Shadow Justice Secretary Nick Herbert said: "These are not petty criminals who are being released.

"Prison is reserved for serious and persistent offenders. In our view, any foreign national who commits a crime and is imprisoned should expect to be deported.

"That was what Gordon Brown said too. He did not mean what he said."

The disclosure came after a leak that showed immigration bosses have 'no interest' in deporting thousands of foreign offenders.

Those who are serving less than a year in jail are not being pursued by the Border and Immigration Agency and will not be sent back to their country of origin unless they were recommended for deportation at their trial or they have a long record of convictions.

The 502 foreign prisoners who were let out of jail early benefited from the End of Custody Licence scheme introduced by former Lord Chancellor Lord Falconer in June.

Gordon Brown had said 'if you commit a crime you will be deported'

They are among between 4,000 and 6,000 foreign criminals given sentences of less than 12 months each year.

In July, the Prime Minister declared: "I want a message to go out. If you come here you work and you learn our language. If you commit a crime you will be deported."

But - as a result of the new Prison Service instruction - at least 4,000 foreign criminals convicted every year of offences such as theft, burglary, benefit fraud and drug dealing will be released back on to the streets at the end of their sentence.

Foreigners will also be allowed to be kept in open jails, despite the risk of absconding.

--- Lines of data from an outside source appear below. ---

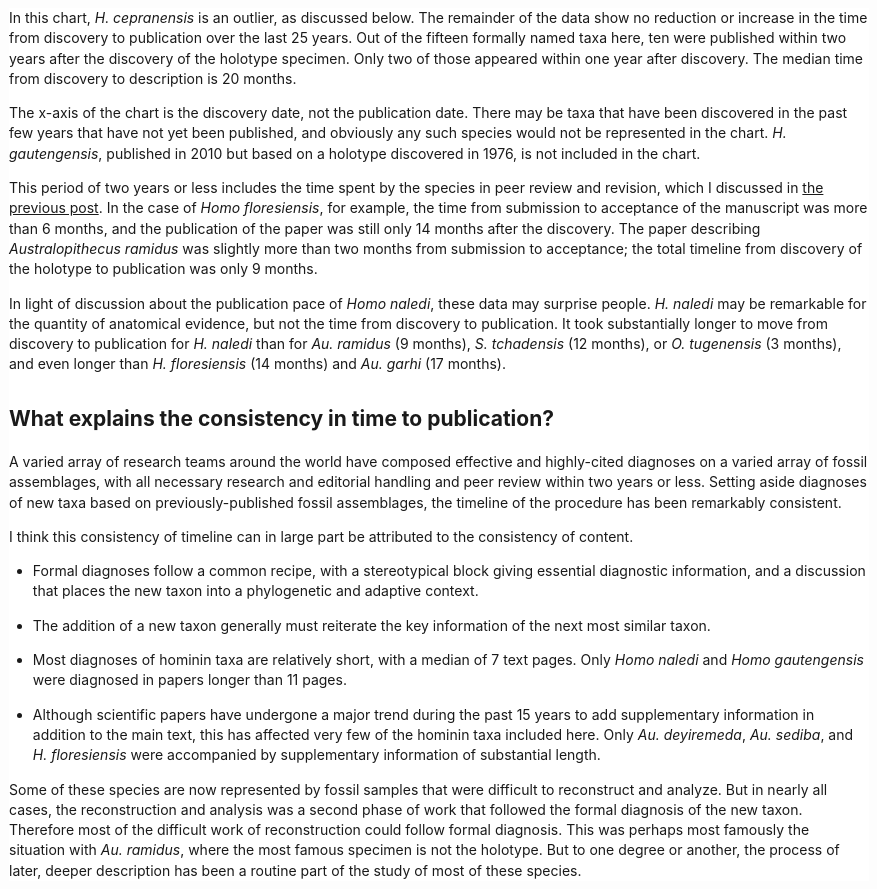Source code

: In this chart, <em>H. cepranensis</em> is an outlier, as discussed below. The remainder of the data show no reduction or increase in the time from discovery to publication over the last 25 years. Out of the fifteen formally named taxa here, ten were published within two years after the discovery of the holotype specimen. Only two of those appeared within one year after discovery. The median time from discovery to description is 20 months.

The x-axis of the chart is the discovery date, not the publication date. There may be taxa that have been discovered in the past few years that have not yet been published, and obviously any such species would not be represented in the chart. <em>H. gautengensis</em>, published in 2010 but based on a holotype discovered in 1976, is not included in the chart.

This period of two years or less includes the time spent by the species in peer review and revision, which I discussed in <a href="http://johnhawks.net/weblog/topics/history/paleoanthropology/how-long-describe-hominin-species-2016.html">the previous post</a>. In the case of <em>Homo floresiensis</em>, for example, the time from submission to acceptance of the manuscript was more than 6 months, and the publication of the paper was still only 14 months after the discovery. The paper describing <em>Australopithecus ramidus</em> was slightly more than two months from submission to acceptance; the total timeline from discovery of the holotype to publication was only 9 months.

In light of discussion about the publication pace of <em>Homo naledi</em>, these data may surprise people. <em>H. naledi</em> may be remarkable for the quantity of anatomical evidence, but not the time from discovery to publication. It took substantially longer to move from discovery to publication for <em>H. naledi</em> than for <em>Au. ramidus</em> (9 months), <em>S. tchadensis</em> (12 months), or <em>O. tugenensis</em> (3 months), and even longer than <em>H. floresiensis</em> (14 months) and <em>Au. garhi</em> (17 months).





## What explains the consistency in time to publication?

A varied array of research teams around the world have composed effective and highly-cited diagnoses on a varied array of fossil assemblages, with all necessary research and editorial handling and peer review within two years or less. Setting aside diagnoses of new taxa based on previously-published fossil assemblages, the timeline of the procedure has been remarkably consistent.

I think this consistency of timeline can in large part be attributed to the consistency of content.

- Formal diagnoses follow a common recipe, with a stereotypical block giving essential diagnostic information, and a discussion that places the new taxon into a phylogenetic and adaptive context.

- The addition of a new taxon generally must reiterate the key information of the next most similar taxon.

- Most diagnoses of hominin taxa are relatively short, with a median of 7 text pages. Only <em>Homo naledi</em> and <em>Homo gautengensis</em> were diagnosed in papers longer than 11 pages.

- Although scientific papers have undergone a major trend during the past 15 years to add supplementary information in addition to the main text, this has affected very few of the hominin taxa included here. Only <em>Au. deyiremeda</em>, <em>Au. sediba</em>, and <em>H. floresiensis</em> were accompanied by supplementary information of substantial length.

Some of these species are now represented by fossil samples that were difficult to reconstruct and analyze. But in nearly all cases, the reconstruction and analysis was a second phase of work that followed the formal diagnosis of the new taxon. Therefore most of the difficult work of reconstruction could follow formal diagnosis. This was perhaps most famously the situation with <em>Au. ramidus</em>, where the most famous specimen is not the holotype. But to one degree or another, the process of later, deeper description has been a routine part of the study of most of these species.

The revelations are contained in a Prison Service instruction to staff on how to make the best use of space in the network of open prisons, which have little or no security.

Foreign prisoners were barred from these jails last year by then home secretary John Reid after a spate of escapes.

But the instructions say this need no longer be the case if inmates are not facing deportation proceedings.

Giving examples, it states: "The Criminal Casework Directorate of the Border and Immigration Agency have confirmed to us that as a rule they have no interest in pursuing foreign national prisoners serving sentences of less than 12 months for deportation."

The exceptions are if the criminal was recommended for deportation by the courts, or if they have a string of convictions within the last five years.

On moving the foreign criminals to open jails, the order says local immigration officers "will have an interest in a foreign national sentenced to under 12 months, for example because the prisoner has no leave to remain in the UK and they wish to remove them from the UK on completion of their sentence".

However, it goes on to say that "this is not the same as deportation [and] does not preclude them from being allocated to open conditions".

Reasons why there is no point in officials taking an 'interest' in criminals sentenced to less than 12 months included an EU directive.

For European Economic Area nationals the Home Office can remove only those highly likely to reoffend and present a "present, genuine and sufficiently serious threat" to society.